Specification for active photon collimator system
- Peak polarization: provide for beam-collimator alignment at the level required to maintain the polarization at the coherent peak within 1% of its value at nominal alignment while running at beam currents Ie > 100 nA.
- Peak tagging efficiency: provide for beam-collimator alingment at the level required to maintain the tagging efficiency at the coherent peak within 1% of its value at nominal alignment while running at Ie > 100 nA.
- Spot enlargement from beam motion: provide for virtual beam spot stability at the level to required to maintain peak polarization and tagging efficiency within 1% of their values at nominal alignment while running at Ie > 100 nA.
- Finding the beam during setup: provide x and y spot offset signals that can be used by the electron beam controls system to steer the beam into nominal alignment from anywhere within a circle of radius 2 cm centered on the collimator axis.

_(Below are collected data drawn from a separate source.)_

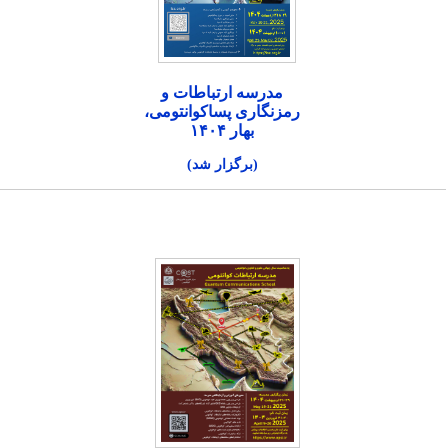
مدرسه ارتباطات و
رمزنگاری پساکوانتومی،
بهار ۱۴۰۴
(برگزار شد)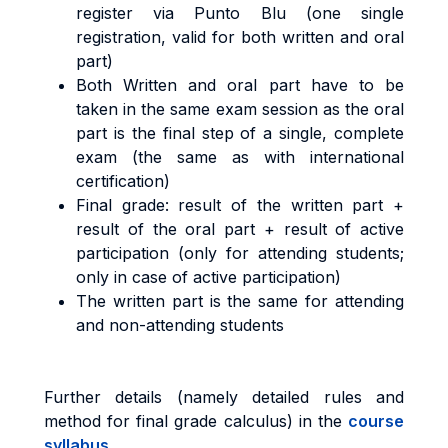
register via Punto Blu (one single
registration, valid for both written and oral
part)
Both Written and oral part have to be
taken in the same exam session as the oral
part is the final step of a single, complete
exam (the same as with international
certification)
Final grade: result of the written part +
result of the oral part + result of active
participation (only for attending students;
only in case of active participation)
The written part is the same for attending
and non-attending students
Further details (namely detailed rules and
method for final grade calculus) in the
course
syllabus
.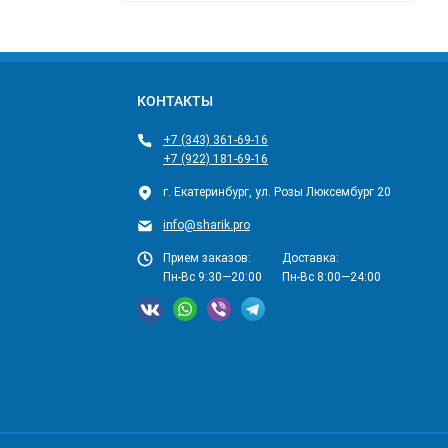
КОНТАКТЫ
+7 (343) 361-69-16
+7 (922) 181-69-16
г. Екатеринбург, ул. Розы Люксембург 20
info@sharik.pro
Прием заказов:
Доставка:
Пн-Вс 9:30—20:00
Пн-Вс 8:00—24:00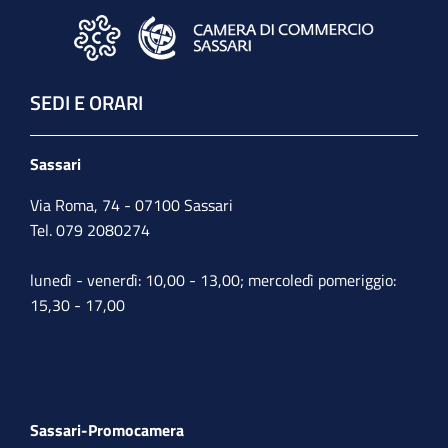
SEDI E ORARI
Sassari
Via Roma, 74 - 07100 Sassari
Tel. 079 2080274
lunedì - venerdì: 10,00 - 13,00; mercoledì pomeriggio:
15,30 - 17,00
Sassari-Promocamera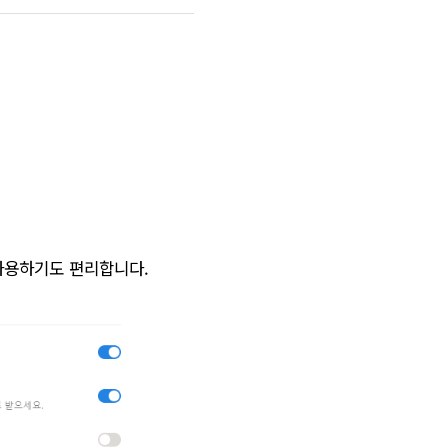
사용하기도 편리합니다.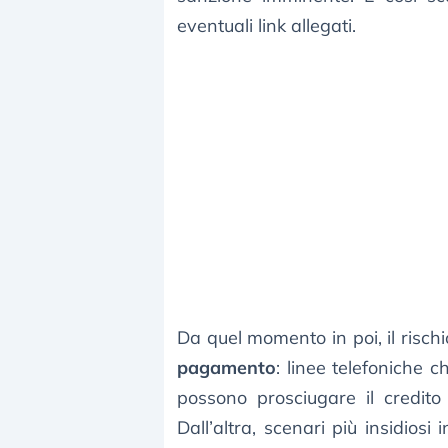
eventuali link allegati.
Da quel momento in poi, il risch
pagamento
: linee telefoniche 
possono prosciugare il credito 
Dall’altra, scenari più insidiosi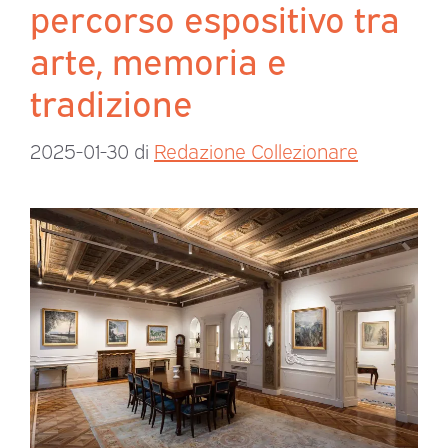
percorso espositivo tra
arte, memoria e
tradizione
2025-01-30
di
Redazione Collezionare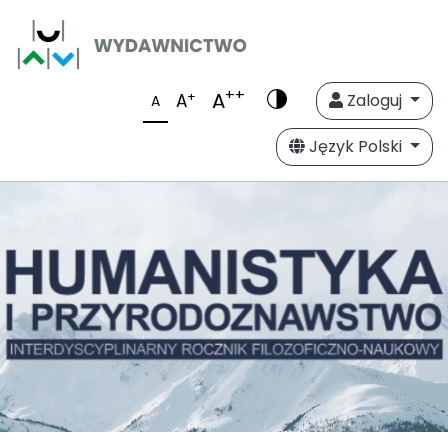
++
A
+
A
Zaloguj
A
Język Polski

- Allowance for radiator spot moves: ability in the electron beam controls upstream of the radiator to put the center of the electron beam anywhere within ±5 mm of its nominal position at the radiator, while maintaining the virtual spot alignment at the collimator position within the tolerances indicated above. Spot moves might be requested as frequently as every 600 hours at the maximum beam intensity for GlueX.
- Alignment with GlueX target axis: ability to position the active collimator axis remotely so that, after beam-collimator alignment, the collimated photon beam passes within 1 mm of the GlueX target geometric axis.
- Secondary and alternate collimators: ability to remotely move the secondary collimator into alignment with the primary/active collimator, or to remove it during normalization runs; ability to exchange the primary collimator with an alternate larger-aperture primary collimator (> 1 m/E), and to remove all collimation out to the boundaries of the collimator cave beamline shielding, for tagger and beamline commissioning studies and tagging efficiency measurements.
Active collimator specification
Table 1: Characteristics of the active front-end portion of the primary collimator on the Hall D photon beam line.
|number of active collimators||1|
|aperture diameter||5 mm|
|number of x readout channels||4|
|number of y readout channels||4|
|position resolution1||200 μm rms|
|signal bandwidth at above resolution||1kHz|
|detector type||tungsten pins shower charge integrator|
|readout electronics||charge-sensitive preamplifier, ADC|
1Assumes nominal beam intensity of 107 or more tagged photons per second in the primary coherent peak.
Table 2: Characteristics of the primary collimators on the Hall D photon beam line.
|small aperture||large aperture|
|approximate acceptance||0.5 m/E||2 m/E|
|aperture diameter||3.4 mm||13.6 mm|
|outer diameter||10 cm||10 cm|
|length||30 cm||30 cm|
|material||tungsten (>90%)||tungsten (>90%)|
|range of vertical motion||±5 mm remotely controlled uniform translation2|
|range of horizontal motion||±30 cm remotely controlled uniform translation3|
|translation system step size||0.5 mm on both horizontal and vertical axes4|
1Active collimator described above in Table 1 is positioned on the entry face of this primary collimator, with its aperture aligned with the primary collimator axis.
2Sufficient to cover the maximum differential settling of the collimator and Hall D proper, and keep the photon beam centered on the GlueX target axis.
3Sufficient to move either primary collimator into nominal position, or remove both completely from the beam.
4Sufficient to guarantee return of collimator following a out-of-beam/into-beam cycle to ±0.5 mm.
Table 3: Characteristics of the secondary collimator on the Hall D photon beam line.
|aperture diameter||10 mm|
|outer diameter||10 cm|
|range of vertical motion||none, fixed vertical position1|
|range of horizontal motion||20 cm remotely controlled uniform translation2|
|translation system step size||0.5 mm on horizontal axis3|
1Aperture is sufficient to allow one-time alignment with the GlueX target axis.
2Desired to be able to remotely remove/insert secondary collimator remotely for beam setup and tagger calibration runs.
3Sufficient to guarantee return of collimator following a out-of-beam/into-beam cycle to ±0.5 mm.